*** Data for this exercise ***

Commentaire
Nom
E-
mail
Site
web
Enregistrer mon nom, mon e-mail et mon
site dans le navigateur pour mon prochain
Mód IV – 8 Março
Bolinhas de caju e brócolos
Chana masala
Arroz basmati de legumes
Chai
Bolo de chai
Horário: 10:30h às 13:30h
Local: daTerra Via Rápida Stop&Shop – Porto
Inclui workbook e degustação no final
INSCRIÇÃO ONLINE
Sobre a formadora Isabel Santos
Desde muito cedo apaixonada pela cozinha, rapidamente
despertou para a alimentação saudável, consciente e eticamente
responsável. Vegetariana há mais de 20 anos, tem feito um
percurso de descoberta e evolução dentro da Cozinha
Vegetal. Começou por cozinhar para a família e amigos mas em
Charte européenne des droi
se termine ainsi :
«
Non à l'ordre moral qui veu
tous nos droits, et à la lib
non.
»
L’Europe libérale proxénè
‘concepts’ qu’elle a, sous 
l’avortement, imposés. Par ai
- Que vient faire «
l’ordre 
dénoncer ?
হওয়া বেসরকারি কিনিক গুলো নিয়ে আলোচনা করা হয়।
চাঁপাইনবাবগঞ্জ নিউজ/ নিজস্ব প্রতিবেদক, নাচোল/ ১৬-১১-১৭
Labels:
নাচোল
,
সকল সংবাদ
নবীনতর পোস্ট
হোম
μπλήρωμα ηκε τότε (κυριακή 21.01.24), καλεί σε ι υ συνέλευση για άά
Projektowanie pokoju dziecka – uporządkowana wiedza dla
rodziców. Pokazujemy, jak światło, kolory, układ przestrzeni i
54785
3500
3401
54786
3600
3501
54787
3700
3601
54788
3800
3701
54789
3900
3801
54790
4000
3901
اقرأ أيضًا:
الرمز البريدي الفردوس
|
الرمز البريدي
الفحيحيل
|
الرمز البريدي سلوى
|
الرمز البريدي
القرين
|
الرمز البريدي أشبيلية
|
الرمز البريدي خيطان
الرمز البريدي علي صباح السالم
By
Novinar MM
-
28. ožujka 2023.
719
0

*** End of Data for this exercise ***

§ **Exercise description**
Make sure every record is repeated exactly.

§ **Answer for this exercise**
Commentaire
Nom
E-
mail
Site
web
Enregistrer mon nom, mon e-mail et mon
site dans le navigateur pour mon prochain
Mód IV – 8 Março
Bolinhas de caju e brócolos
Chana masala
Arroz basmati de legumes
Chai
Bolo de chai
Horário: 10:30h às 13:30h
Local: daTerra Via Rápida Stop&Shop – Porto
Inclui workbook e degustação no final
INSCRIÇÃO ONLINE
Sobre a formadora Isabel Santos
Desde muito cedo apaixonada pela cozinha, rapidamente
despertou para a alimentação saudável, consciente e eticamente
responsável. Vegetariana há mais de 20 anos, tem feito um
percurso de descoberta e evolução dentro da Cozinha
Vegetal. Começou por cozinhar para a família e amigos mas em
Charte européenne des droi
se termine ainsi :
«
Non à l'ordre moral qui veu
tous nos droits, et à la lib
non.
»
L’Europe libérale proxénè
‘concepts’ qu’elle a, sous 
l’avortement, imposés. Par ai
- Que vient faire «
l’ordre 
dénoncer ?
হওয়া বেসরকারি কিনিক গুলো নিয়ে আলোচনা করা হয়।
চাঁপাইনবাবগঞ্জ নিউজ/ নিজস্ব প্রতিবেদক, নাচোল/ ১৬-১১-১৭
Labels:
নাচোল
,
সকল সংবাদ
নবীনতর পোস্ট
হোম
μπλήρωμα ηκε τότε (κυριακή 21.01.24), καλεί σε ι υ συνέλευση για άά
Projektowanie pokoju dziecka – uporządkowana wiedza dla
rodziców. Pokazujemy, jak światło, kolory, układ przestrzeni i
54785
3500
3401
54786
3600
3501
54787
3700
3601
54788
3800
3701
54789
3900
3801
54790
4000
3901
اقرأ أيضًا:
الرمز البريدي الفردوس
|
الرمز البريدي
الفحيحيل
|
الرمز البريدي سلوى
|
الرمز البريدي
القرين
|
الرمز البريدي أشبيلية
|
الرمز البريدي خيطان
الرمز البريدي علي صباح السالم
By
Novinar MM
-
28. ožujka 2023.
719
0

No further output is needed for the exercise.